Ad aiutare Paola c’è però  una madre capace di ascoltare, anche se morirà troppo presto, prima che la figlia decida di svelarsi. E ci sono le nuove madri del femminismo incontrate a Roma al circolo Virginia Woolf. E c’è anche il Pci a cui si era iscritta ragazza, per sentirsi come gli altri coetanei impegnati a sinistra. La politica però diviene passione più tardi, quando il Pci diventa DS e poi PD e Paola ha lasciato l’Abruzzo e iniziato la sua vita romana.

Ma il passo del coming out è ancora da fare. Quando accade il partito, anche se pavido e paralizzato di fronte alla questione omosessuale, non si scandalizza. Più difficile è in Abruzzo, con i fratelli, la sorella, il padre. Ed è nella seconda parte del libro, nel “racconto della Paola che emerge alla luce del sole, dopo essersi riconciliata con se stessa” che scopriamo come la vita di partito, ancorché di sinistra, non sia facile per una lesbica combattiva. Far approvare i Pacs nel programma dei DS e vederli scomparire in quello dell’Unione. La farsa dei Dico che “si perdono nei meandri del Senato”. La strumentalità della politica spicciola, il PD che accantona il confronto sui temi delle libertà per non esacerbare le contraddizioni con il mondo cattolico (un partito, dice Paola, che non mi contrasta e neppure mi aiuta).

Quando nel 2008 diventa deputata, malvista dalle stesse associazioni omosessuali che si sentono defraudate dal monopolio della rappresentanza gay, Concia gioca in proprio. Dialoga con Mara Carfagna per la legge contro l’omofobia (ma saranno sconfitte). Riesce a inimicarsi mezza sinistra andando a Casa Pound, partecipa alle trasmissioni tv più popolari, fa amicizia con Barbara D’Urso e balla il Waka Waka da Maria De Filippi. Instancabile, scorretta, pragmatica, a volte eccessiva.
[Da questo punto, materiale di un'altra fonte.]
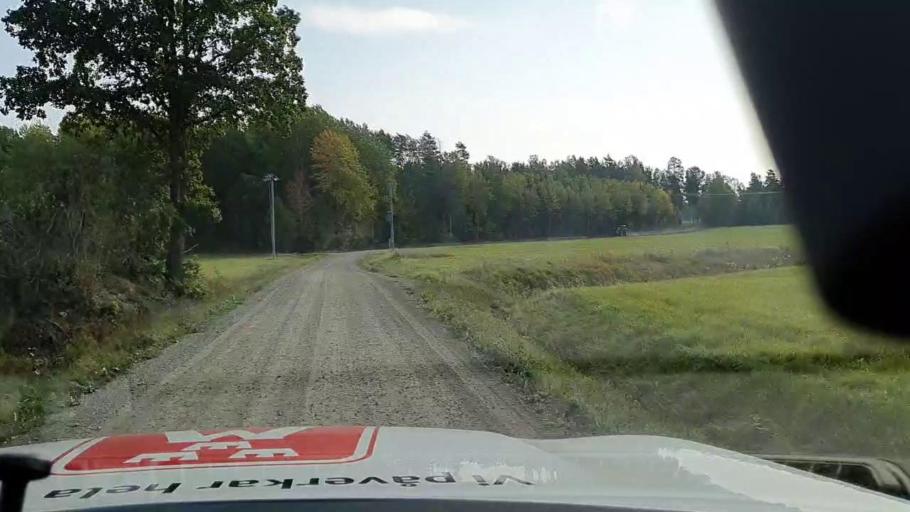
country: SE
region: Vaestmanland
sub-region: Kungsors Kommun
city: Kungsoer
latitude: 59.3599
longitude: 16.1458
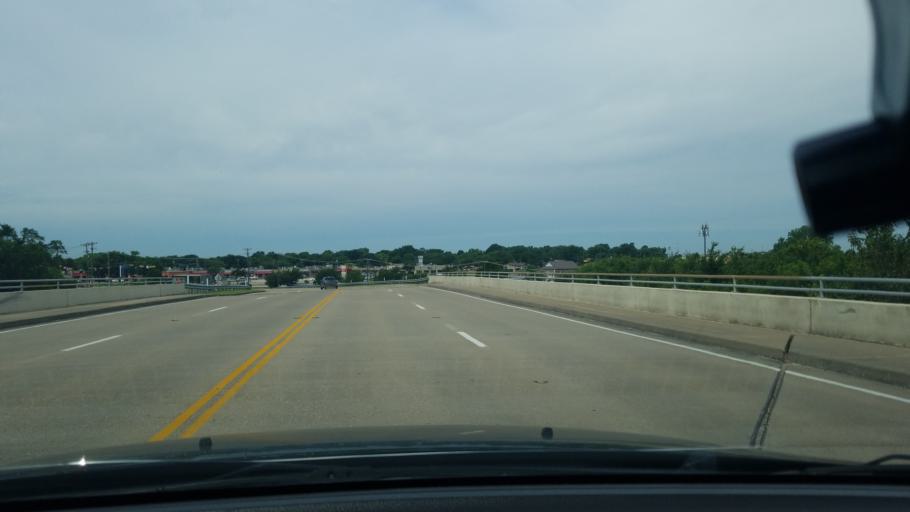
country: US
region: Texas
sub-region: Dallas County
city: Mesquite
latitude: 32.7657
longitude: -96.5803
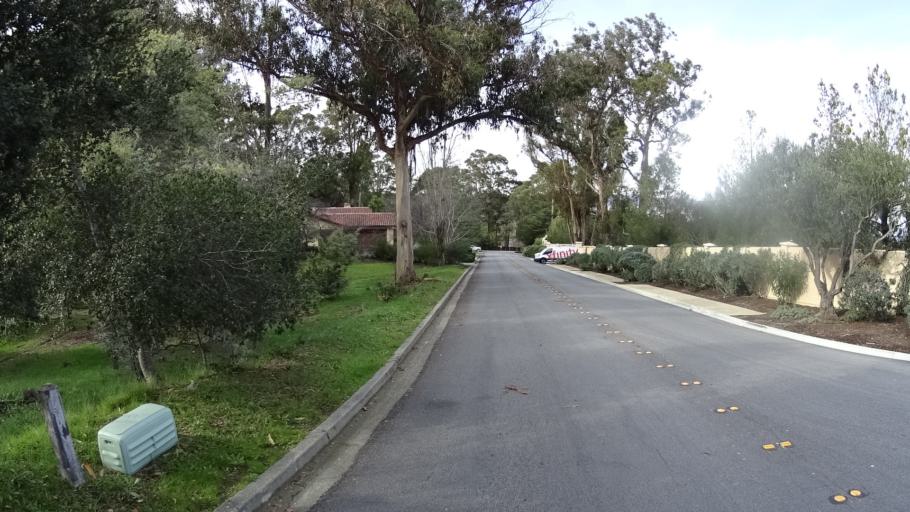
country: US
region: California
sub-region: San Mateo County
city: Hillsborough
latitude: 37.5604
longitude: -122.3689
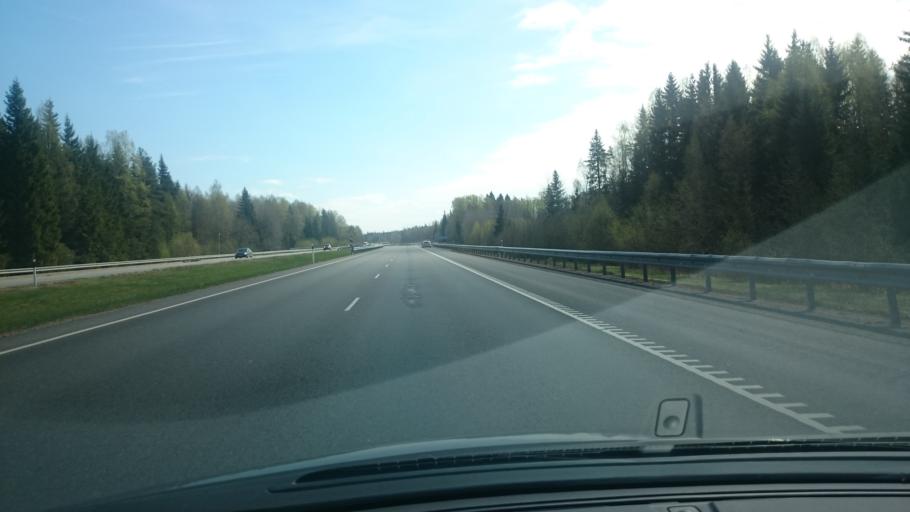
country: EE
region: Harju
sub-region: Loksa linn
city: Loksa
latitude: 59.4620
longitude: 25.7674
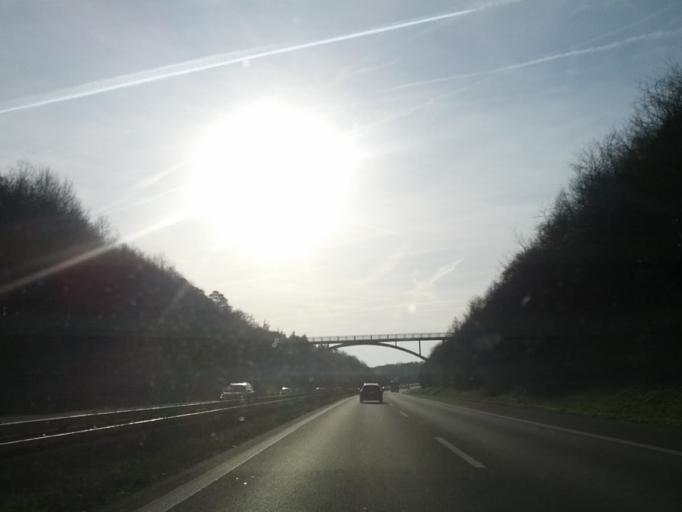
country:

Nel libro il matrimonio con Ricarda a Francoforte rappresenta il lieto fine. Evento pubblico, per dire: vedete, in Germania si può. Ma vissuto con la stessa trepidazione di ogni sposa “normale”, che si commuove ascoltando la lettera del padre ottantenne: “quello che voglio dirvi è che né a me né ad altri dovete rendere conto, solo l’una all’altra. Perché il diritto di amarvi è scritto più in cielo che in terra..”.